Underrated Gems Of The Modern Era (1980-Present): The Kinks 'Give The People What They Want'!

It should go without saying that Give The People What They Want isn't just a decent album by a sixties band stuck in an eighties world, but also the last truly great album of the "pre-MTV" age, but since it doesn't yet go without saying, here I go:

Released into the world quite literally on the cusp of MTV's launch (August 1981), it stands as the last truly innocent album, for which no thought was given to whether a song needed a $125,000 concept video to be a hit.

Sadly, it would become a serious concern by the time of their next album, but the band handled it like the champs that they are and had their biggest worldwide hit ever ("Come Dancing", anybody?).

Of course, fluke that it was, the band would never reach such heights again.

In 1981, though, the Ray Davies that had written, produced and released Give The People What They Want into the world had no idea any of this was to come.

It is that last breath of innocence, jaded though it may be, that makes the album so great.

Even as Davies rails against the corporate mergers that render a once-influential rock DJ obsolete or the court machinations that tear a daughter away from her father, we soon realized that a bigger tsunami would have wiped them all out anyway: MTV.

While radio has certainly "stuck around", the once-thriving medium was an absolute Goliath throughout the '70s as the thousands of regional ma-and-pa stations that gave this country its unique flavor from state to state took a serious hit, from which they never recovered.

Sure, there may have been extenuating circumstances, but MTV created the very environment for those circumstances to take root and fester, ultimately rotting out the whole damn industry.

In other words, the friendly environs within the otherwise ma-and-pa world of rock radio (think WKRP minus the "flying turkeys") that had helped rejuvenate the Kinks career in the late '70's would, by the mid 80's, go the way of the dodo bird and the esoteric genius of albums like Waterloo Sunset and Village Green Preservation Society would be lost on a video generation.

What's so refreshingly honest about Give The People What They Want is that Ray finally applies his lyrical storytelling "genius" to himself, coming up with a gaggle of characters that look and sound very much like him, albeit with an American bent.  In a way, Ray had moved from quaint '70s working-class Musberry Hill to New York's Lower East Side circa '81.

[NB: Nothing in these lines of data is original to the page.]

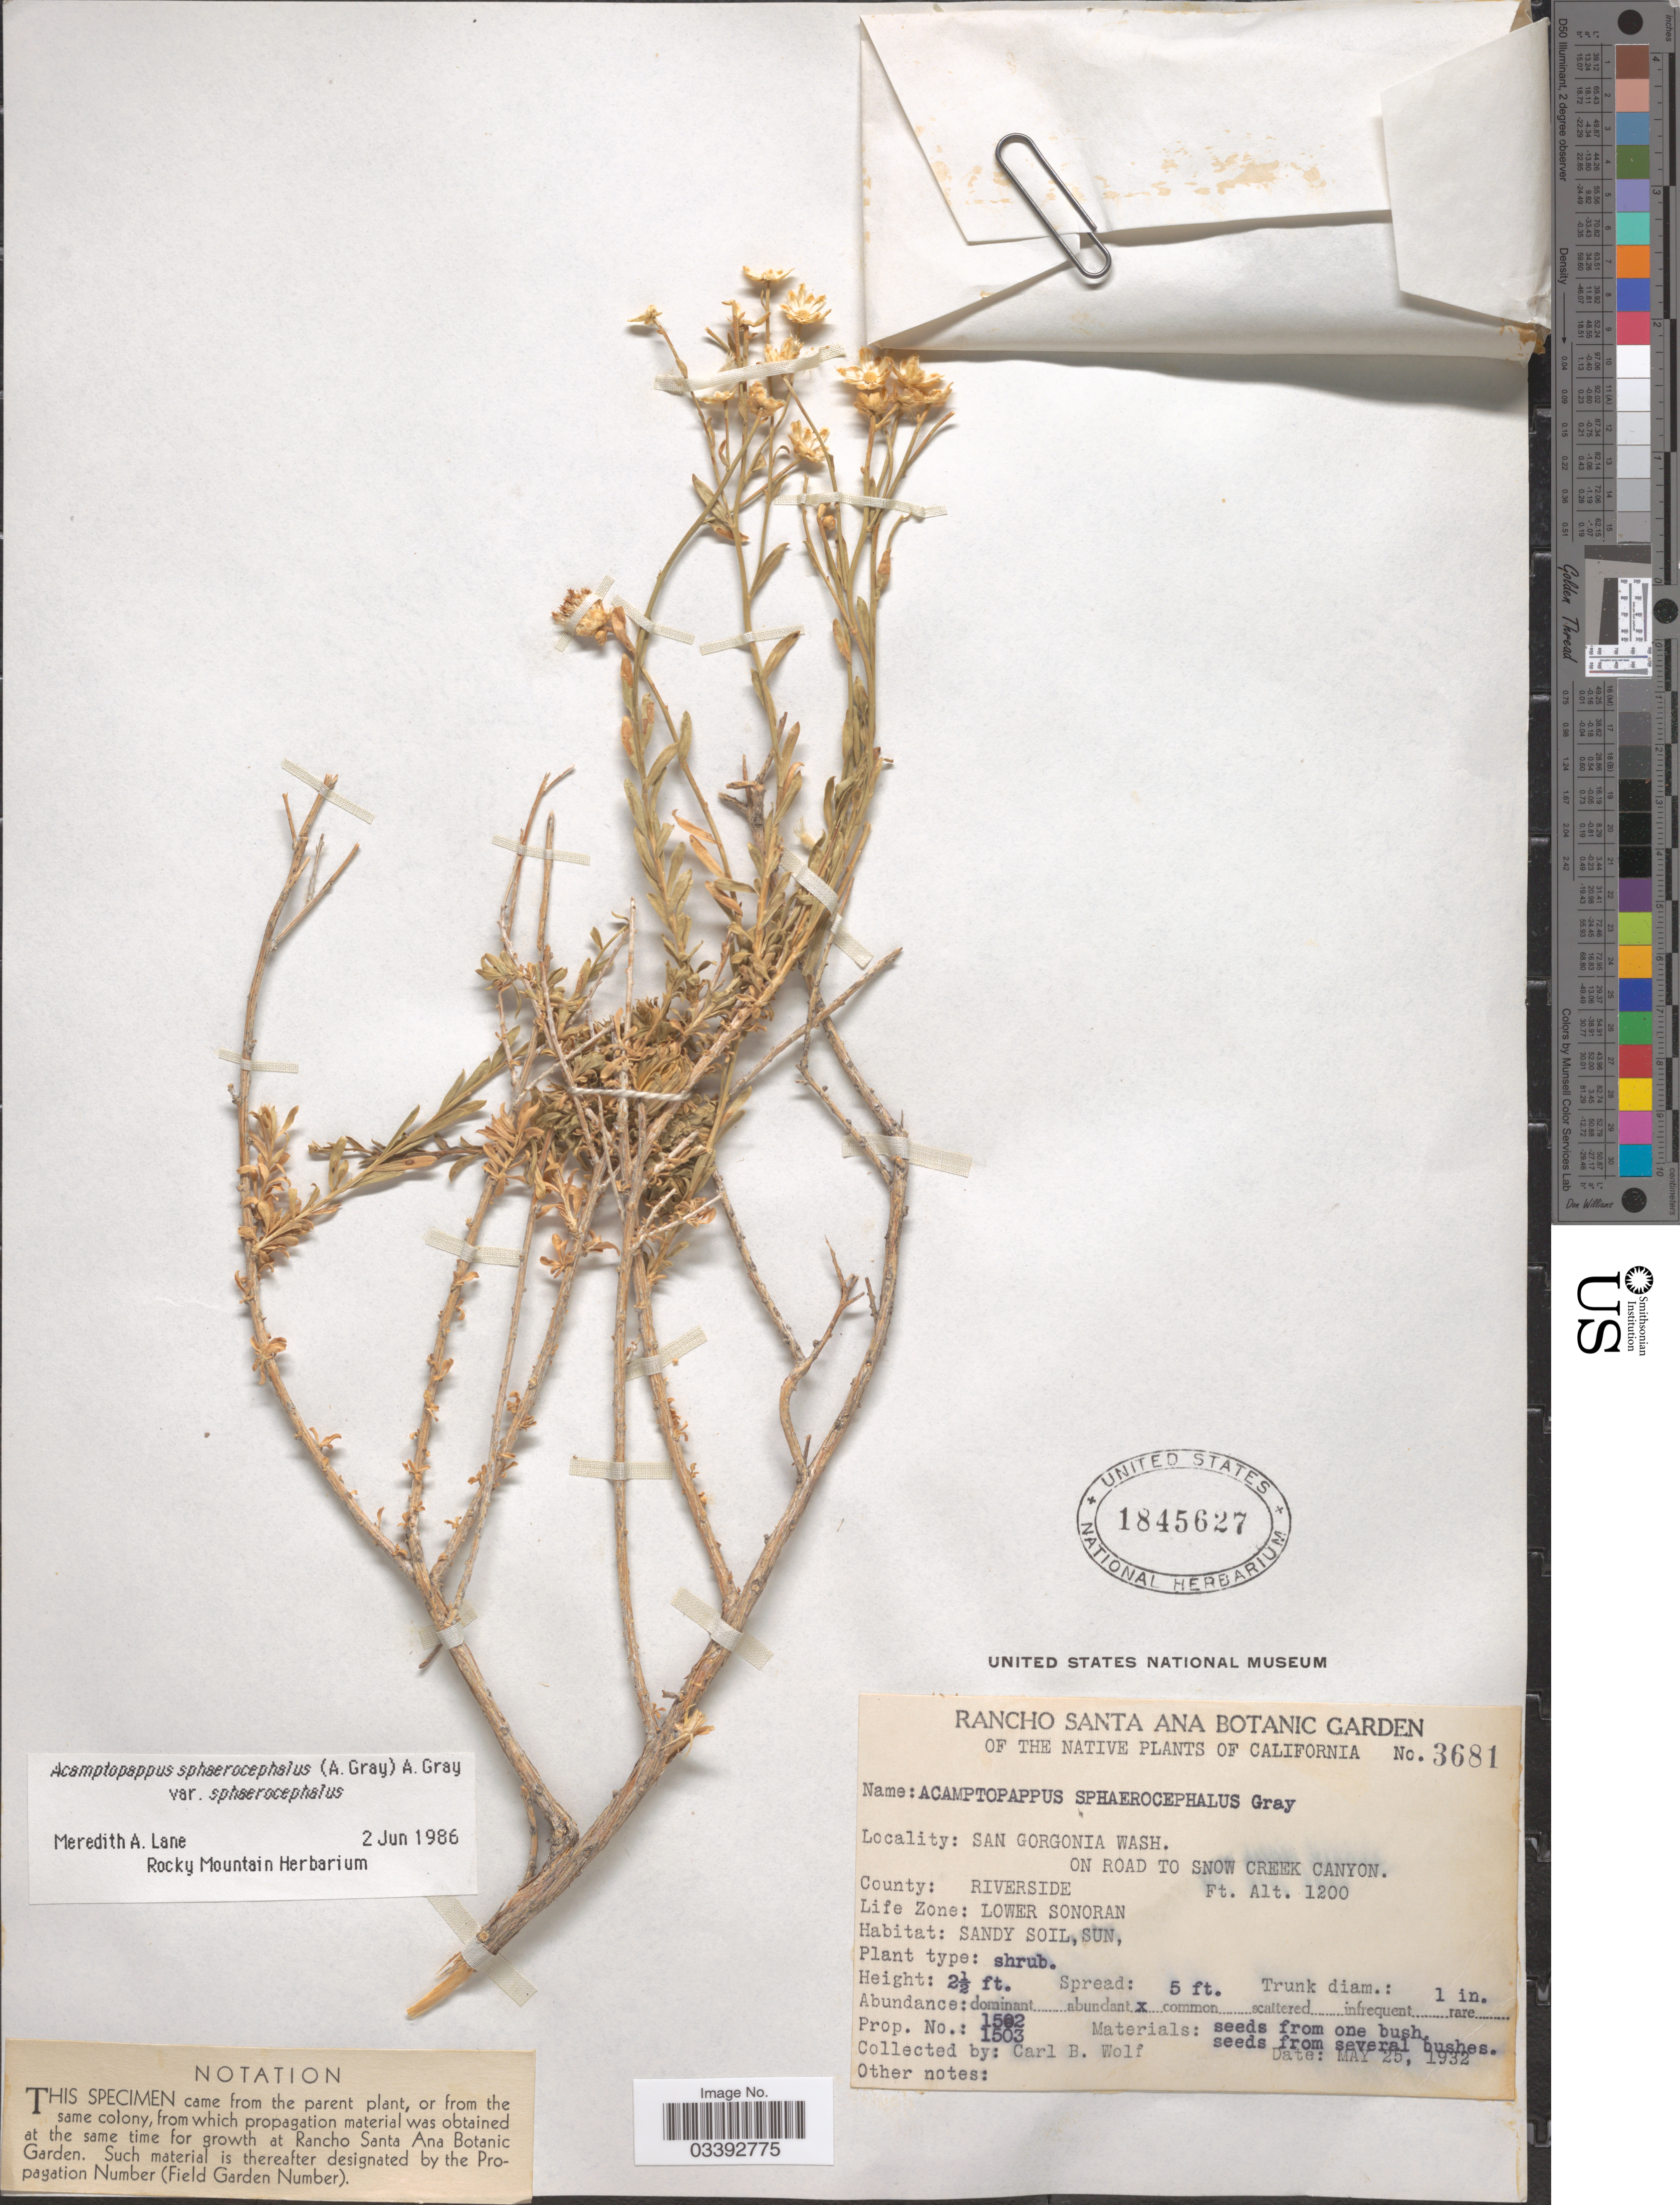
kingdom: Plantae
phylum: Tracheophyta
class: Magnoliopsida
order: Asterales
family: Asteraceae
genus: Acamptopappus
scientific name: Acamptopappus sphaerocephalus var. sphaerocephalus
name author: A. Gray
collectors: C. B. Wolf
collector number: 3681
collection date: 1932-05-25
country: United States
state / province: California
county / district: Riverside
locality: San Gorgonia Wash. on road to Snow Creek Canyon. County: Riverside. Life Zone: Lower Sonoran.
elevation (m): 366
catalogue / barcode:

"Art Lover", the album's dark-horse track, most certainly takes place in Central Park, where the song's subject sings of admiring young girls in the park and wanting to take them home. When performed on Saturday Night Live in 1981, the song received no media outrage over the song's subject matter, where, in today's world, it might never be performed at all.

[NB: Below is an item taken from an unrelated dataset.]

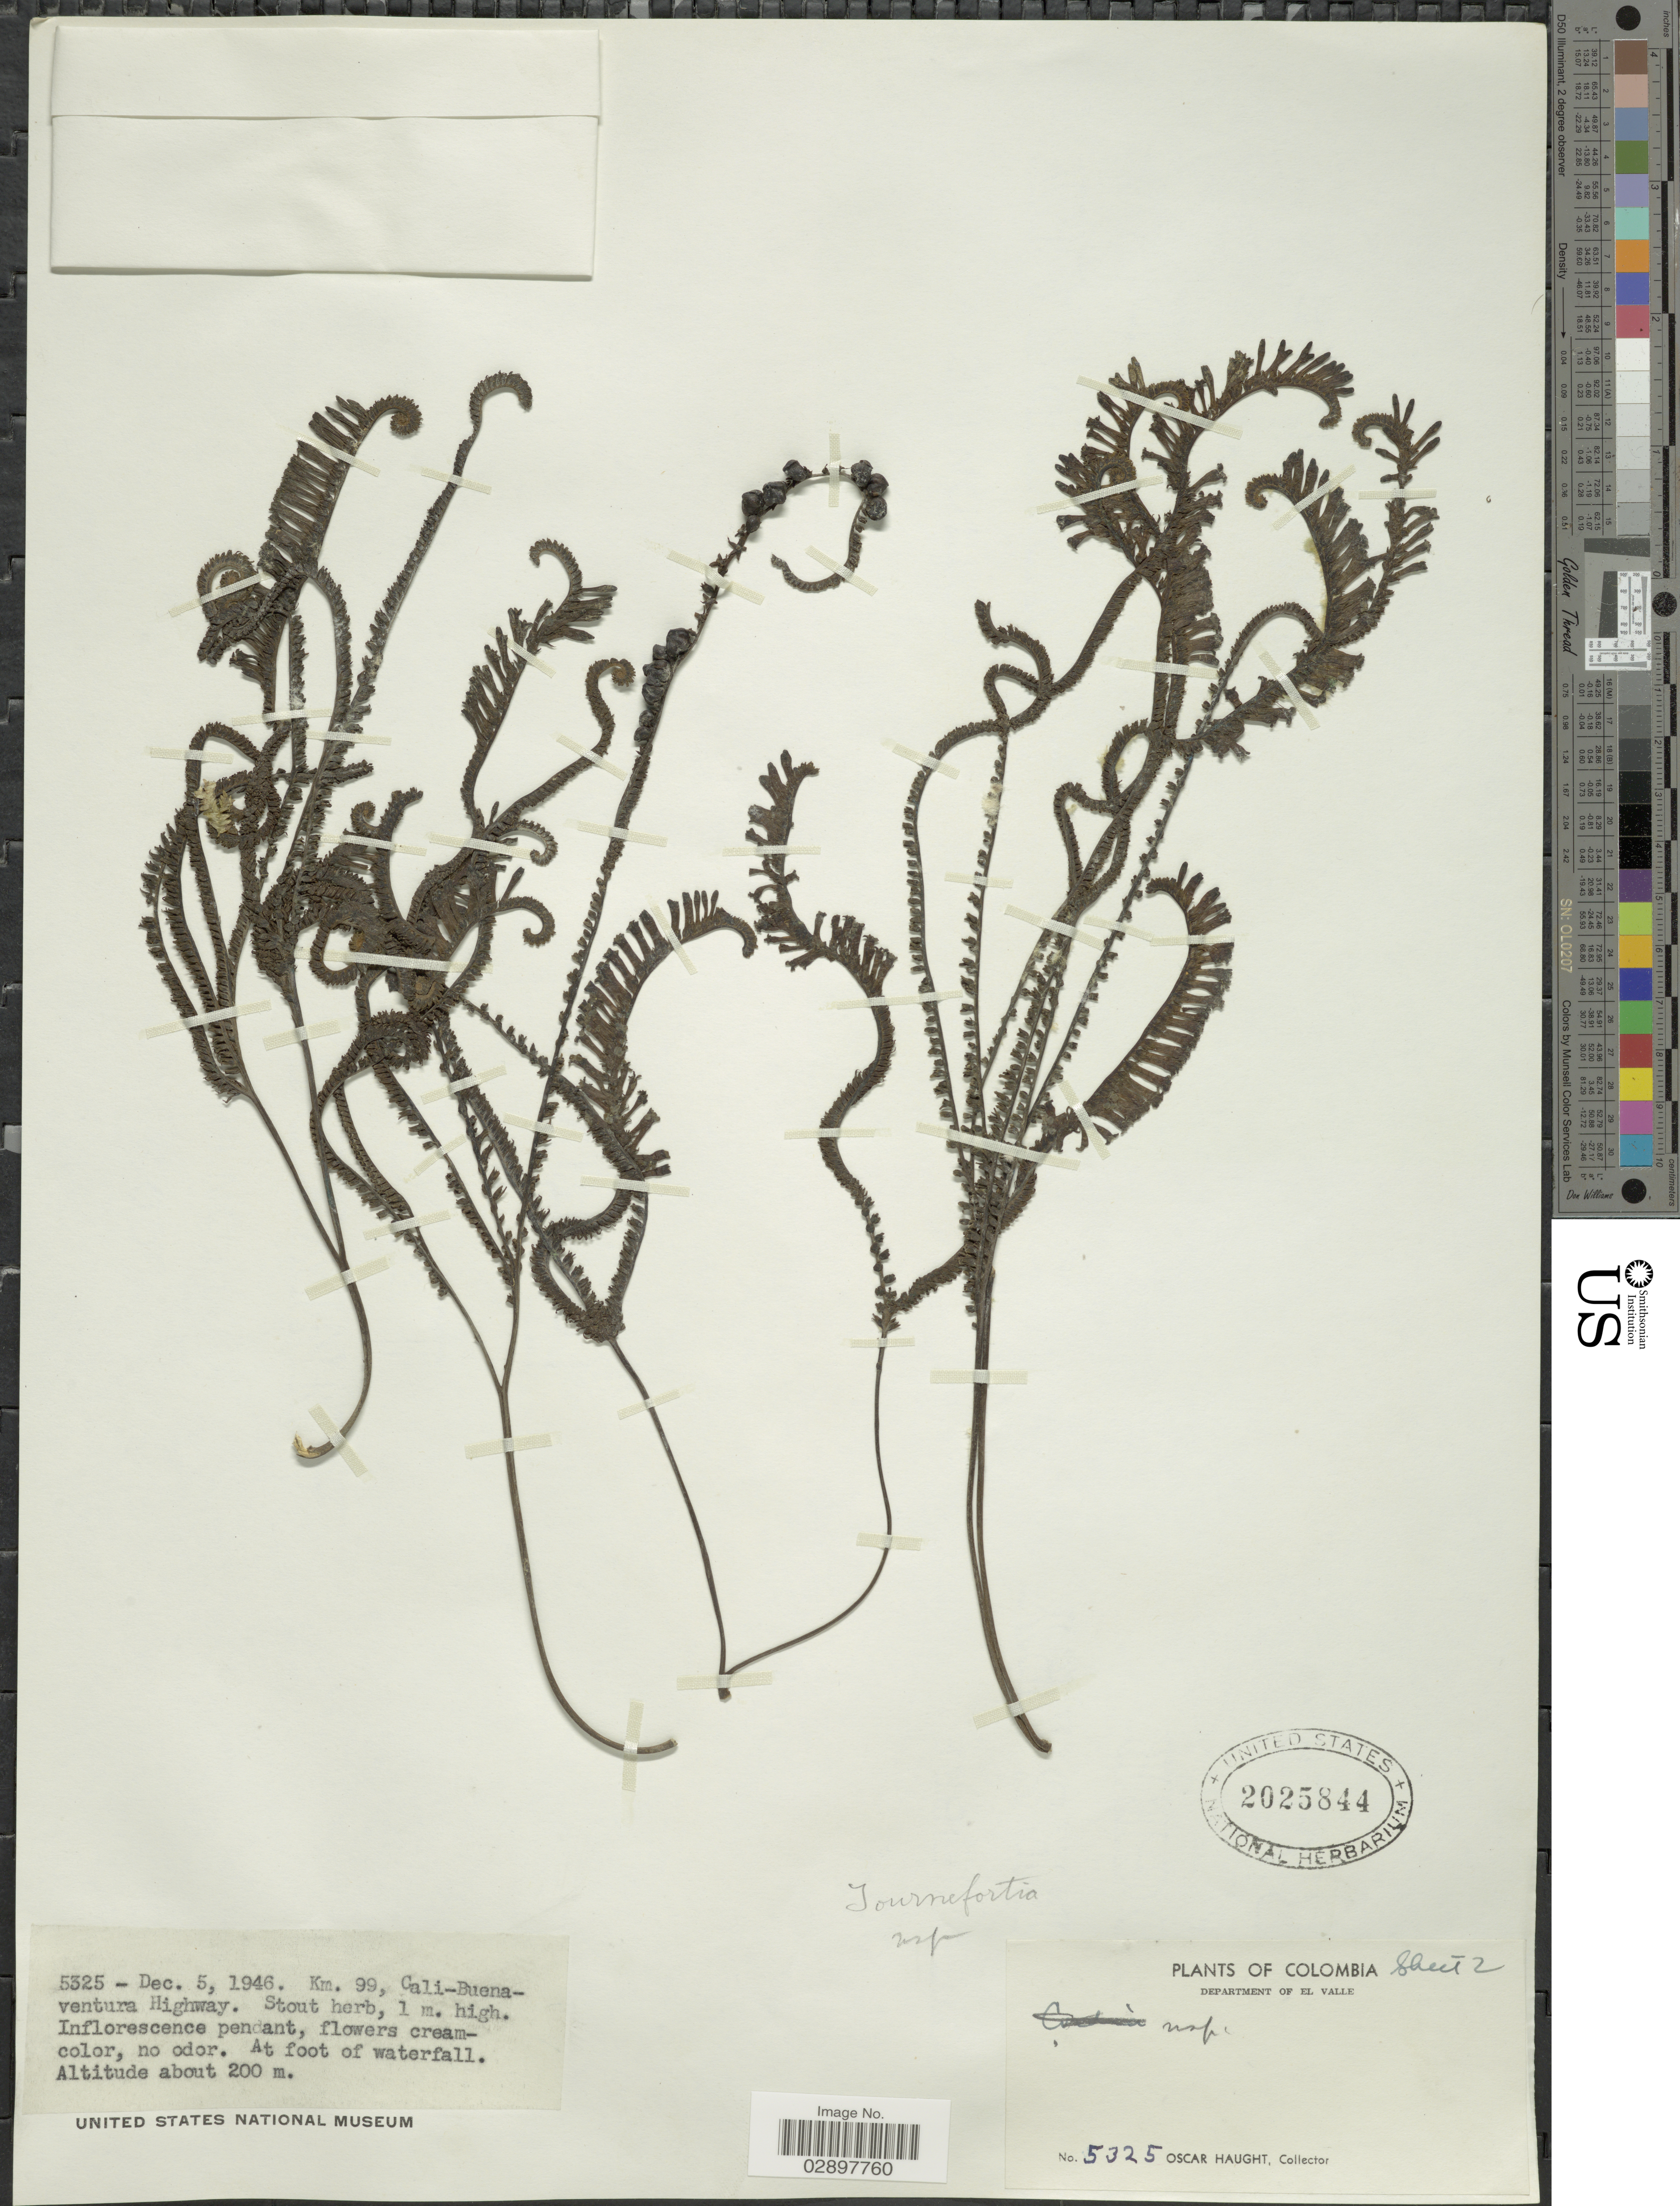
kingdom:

There is obviously much more conventional fare throughout: "Destroyer" (about a paranoid schizophrenic), "Around The Dial" (about that favorite radio DJ we alluded to earlier), "Killer's Eyes" (a woman realizes only too late the man she loves is a bad, bad man). and its all presented in a stadium-friendly rock format thanks to Dave Davies' ripping riffs and Mick Avory's thunderously in-the-pocket drumming.

The result are songs that can be appreciated by the "rock crowd" without a need to leave your brain at the door.

Sadly, British fans of the day got the short end of the stick and would be deprived of this gem for another six months after Ray Davies took one look at this MTV thing and suddenly wanted to make an album-length video for Give The People What They Want. Only after financing fizzled on the project did Davies finally let the thing out in the UK.

In the end, not a single video was filmed for the album.